#### [Activity]
Print the data exactly. Pictures stay out.

[Stored items]
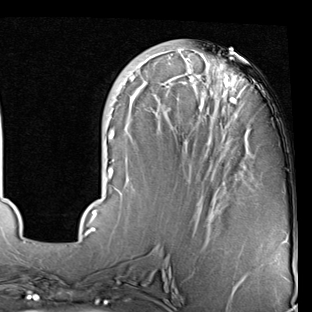
Breast MRI (dynamic contrast-enhanced), one axial slice; slice 29 of 90 in the series (ordered by position); cropped to one breast; dynamic contrast-enhanced series, time point 2 of 7 at this slice position (early post-contrast); 1.5 T; TE 2 ms, TR 5.1 ms; 312 × 312 image matrix. Female patient.
Annotated regions visible in this slice (semi-automatic segmentation, software-assisted and operator-edited):
- enhancing-tissue mask used for the functional tumour volume (all voxels passing the contrast-enhancement thresholds inside the analysis volume; usually the tumour): box from (x=84, y=49) to (x=288, y=244) px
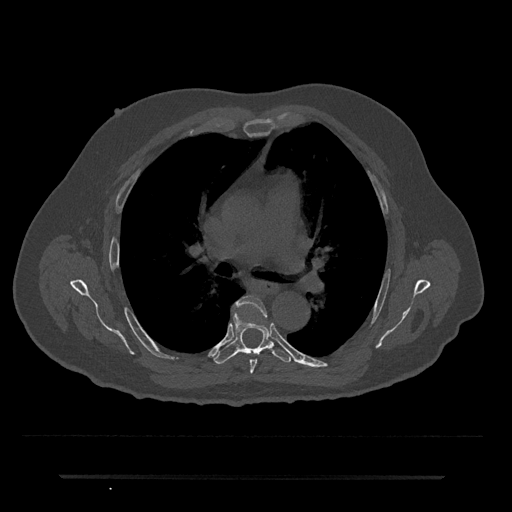
CT including the spine, one axial slice. Slice 454 of 797 in the series (ordered by position). 120 kVp. Bone window (W 1800 / L 400 HU). 512 × 512 image matrix, field of view 437 × 437 mm. Male patient, age 69 years. From the clinical record (not read from this slice): primary cancer: prostate.
Outlined on this slice (semi-automatic segmentation, software-assisted and operator-edited):
- T5 vertebra: bounding box (x1, y1, x2, y2) in pixels: (233, 295, 267, 374)
- T6 vertebra: (214, 311, 292, 364)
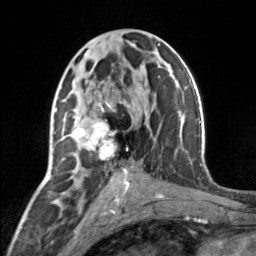
Breast MRI, one axial slice; position 75 of 160 along the scan axis; cropped to one breast; dynamic contrast-enhanced series, time point 2 of 7 at this slice position (early post-contrast); 3 T; TE 1.7 ms, TR 4.6 ms; 1 mm slice thickness; 256 × 256 image matrix, field of view 150 × 150 mm. Female patient.
Annotated regions visible in this slice (semi-automatically segmented with operator editing):
- enhancing-tissue mask used for the functional tumour volume (all voxels passing the contrast-enhancement thresholds inside the analysis volume; usually the tumour): bounding box <69,102,128,177> (left, top, right, bottom; pixels)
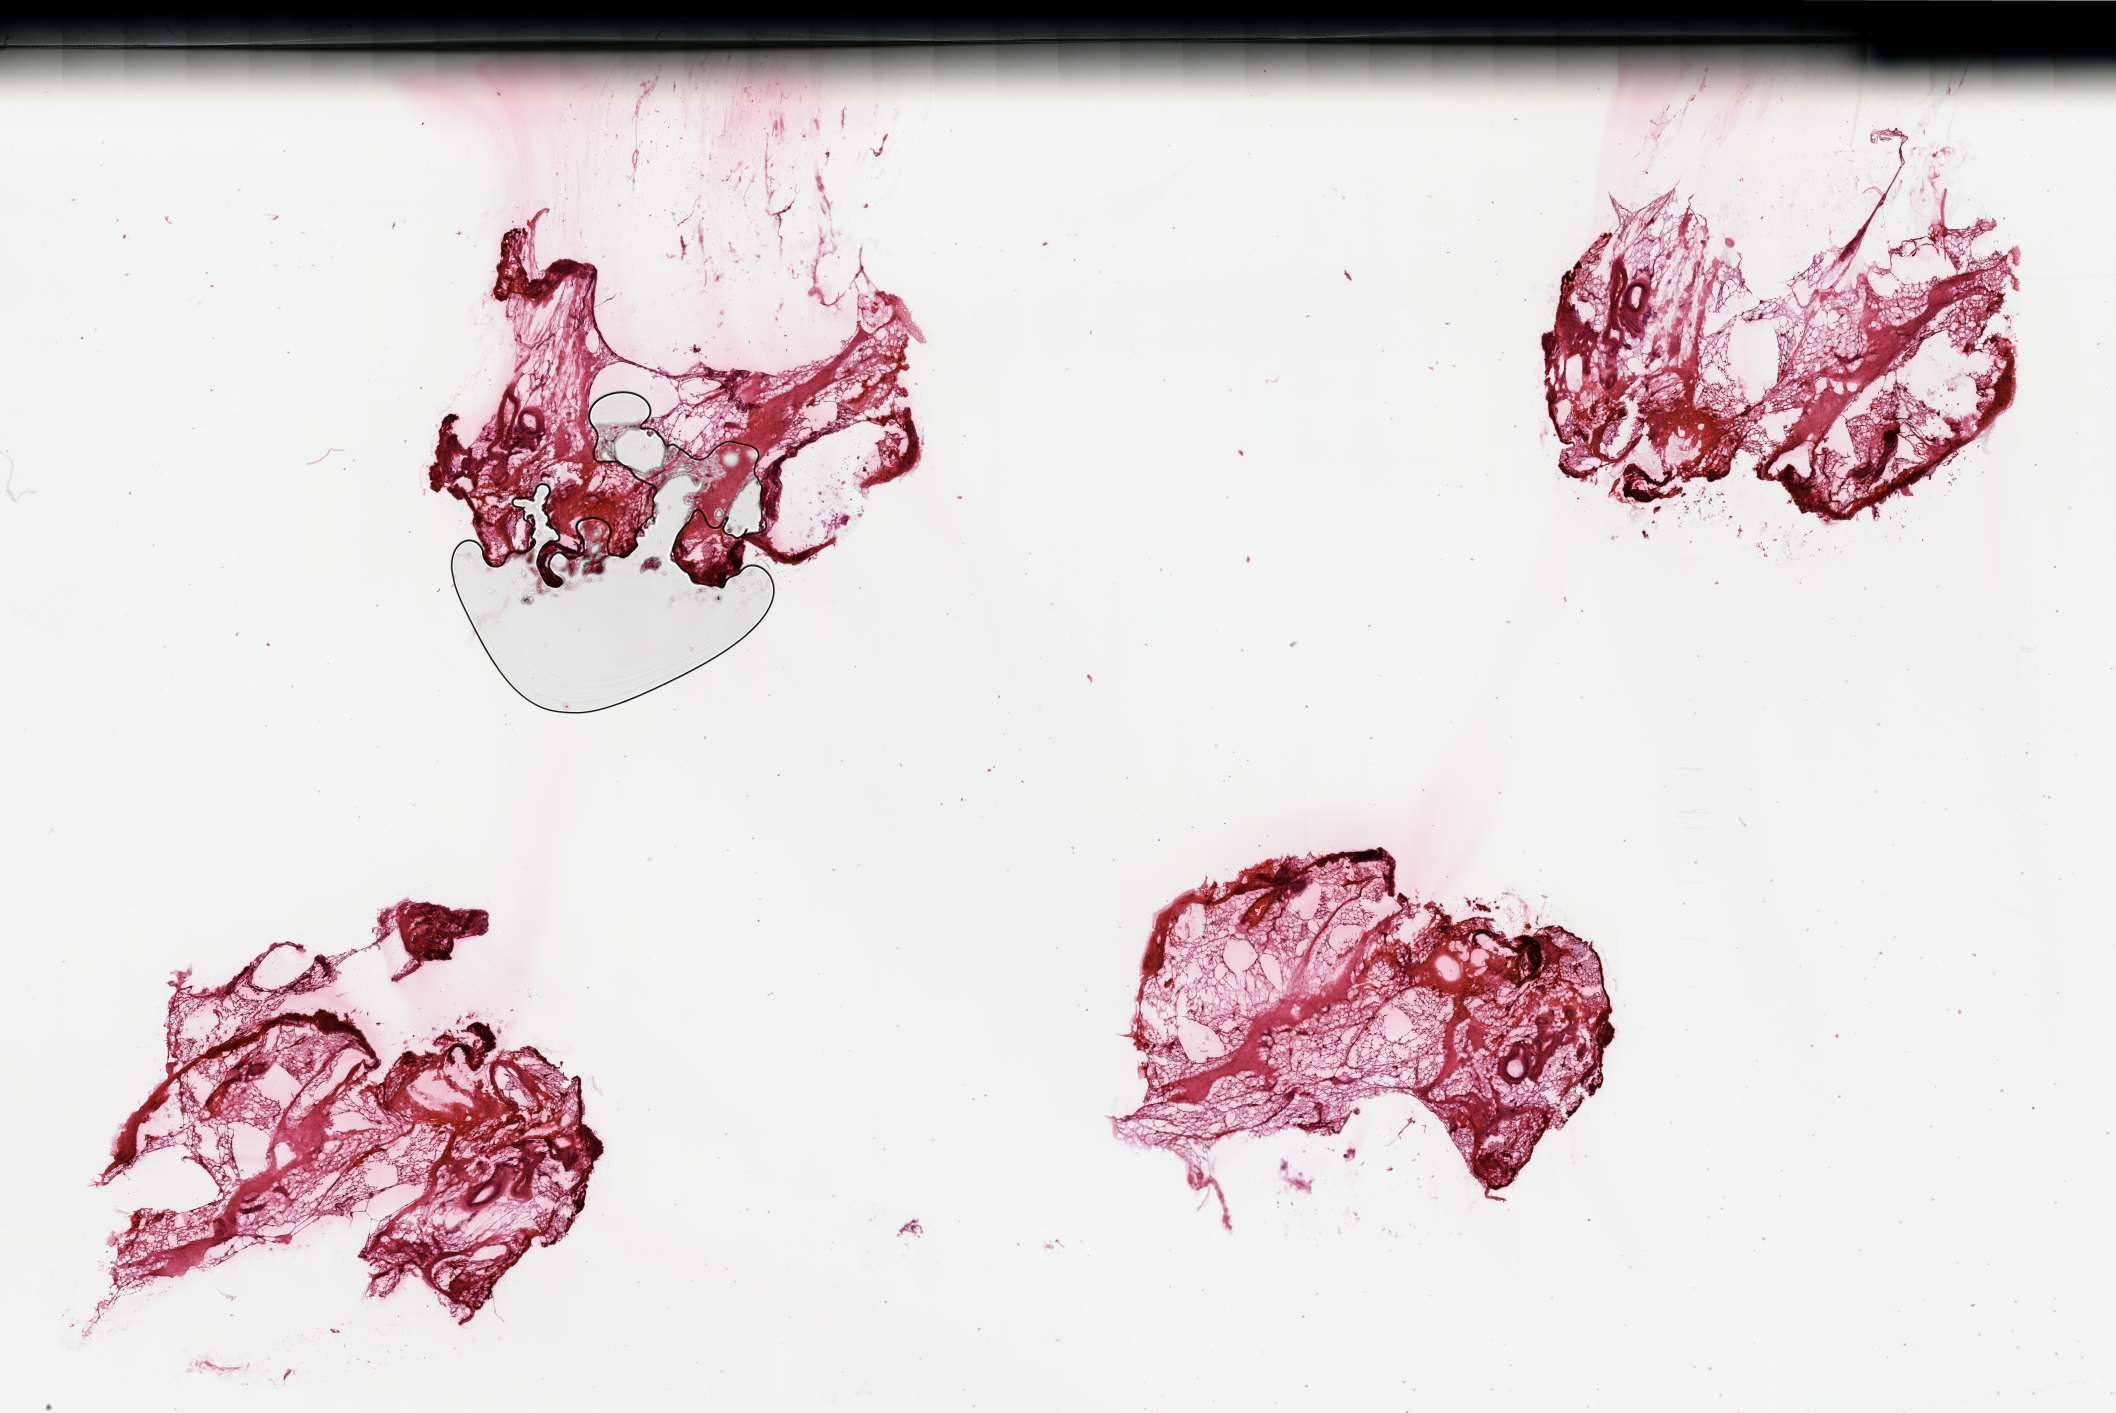
Digitized Hematoxylin and eosin (H&E) stained tissue section (whole slide) — shown as a low-resolution overview of the whole scanned area (about 33.5 x 22.4 mm, from a 20x scan); normal (non-tumour) tissue sample, sampled site: oral cavity. 63-year-old male patient.
This section: normal (non-tumour) tissue from the same patient. Patient diagnosis: Squamous cell carcinoma, NOS (overlapping lesion of lip, oral cavity and pharynx).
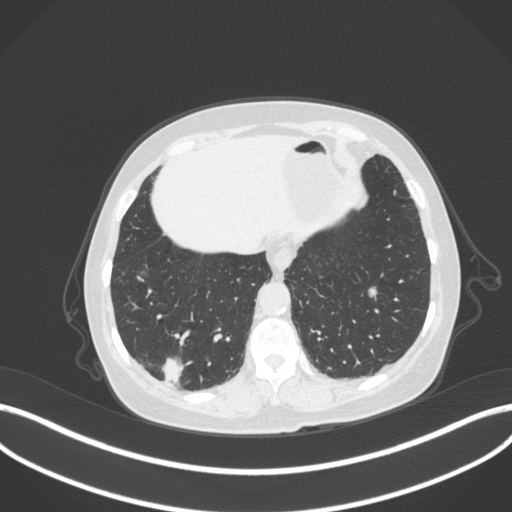
Chest CT, one axial slice. Slice 63 of 340 in the series (ordered by position). Reconstruction kernel B31f. 120 kVp. Lung window (W 1500 / L -600 HU). 1 mm slice thickness. 512 × 512 image matrix, field of view 400 × 400 mm. Female patient, age 69 years. From the clinical record (not read from this slice): clinical TNM (as recorded): T1b N0 M0; histopathological grade: G2-3.
Outlined on this slice (rectangle marked by the reading radiologist):
- lung tumour (recorded histology: adenocarcinoma): box from (x=158, y=353) to (x=185, y=384) px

#### [Written solution]
Breast MRI (dynamic contrast-enhanced), one axial slice; slice 29 of 90 in the series (ordered by position); cropped to one breast; dynamic contrast-enhanced series, time point 2 of 7 at this slice position (early post-contrast); 1.5 T; TE 2 ms, TR 5.1 ms; 312 × 312 image matrix. Female patient.
Annotated regions visible in this slice (semi-automatic segmentation, software-assisted and operator-edited):
- enhancing-tissue mask used for the functional tumour volume (all voxels passing the contrast-enhancement thresholds inside the analysis volume; usually the tumour): box from (x=84, y=49) to (x=288, y=244) px
CT including the spine, one axial slice. Slice 454 of 797 in the series (ordered by position). 120 kVp. Bone window (W 1800 / L 400 HU). 512 × 512 image matrix, field of view 437 × 437 mm. Male patient, age 69 years. From the clinical record (not read from this slice): primary cancer: prostate.
Outlined on this slice (semi-automatic segmentation, software-assisted and operator-edited):
- T5 vertebra: bounding box (x1, y1, x2, y2) in pixels: (233, 295, 267, 374)
- T6 vertebra: (214, 311, 292, 364)
Breast MRI, one axial slice; position 75 of 160 along the scan axis; cropped to one breast; dynamic contrast-enhanced series, time point 2 of 7 at this slice position (early post-contrast); 3 T; TE 1.7 ms, TR 4.6 ms; 1 mm slice thickness; 256 × 256 image matrix, field of view 150 × 150 mm. Female patient.
Annotated regions visible in this slice (semi-automatically segmented with operator editing):
- enhancing-tissue mask used for the functional tumour volume (all voxels passing the contrast-enhancement thresholds inside the analysis volume; usually the tumour): bounding box <69,102,128,177> (left, top, right, bottom; pixels)
Digitized Hematoxylin and eosin (H&E) stained tissue section (whole slide) — shown as a low-resolution overview of the whole scanned area (about 33.5 x 22.4 mm, from a 20x scan); normal (non-tumour) tissue sample, sampled site: oral cavity. 63-year-old male patient.
This section: normal (non-tumour) tissue from the same patient. Patient diagnosis: Squamous cell carcinoma, NOS (overlapping lesion of lip, oral cavity and pharynx).
Chest CT, one axial slice. Slice 63 of 340 in the series (ordered by position). Reconstruction kernel B31f. 120 kVp. Lung window (W 1500 / L -600 HU). 1 mm slice thickness. 512 × 512 image matrix, field of view 400 × 400 mm. Female patient, age 69 years. From the clinical record (not read from this slice): clinical TNM (as recorded): T1b N0 M0; histopathological grade: G2-3.
Outlined on this slice (rectangle marked by the reading radiologist):
- lung tumour (recorded histology: adenocarcinoma): box from (x=158, y=353) to (x=185, y=384) px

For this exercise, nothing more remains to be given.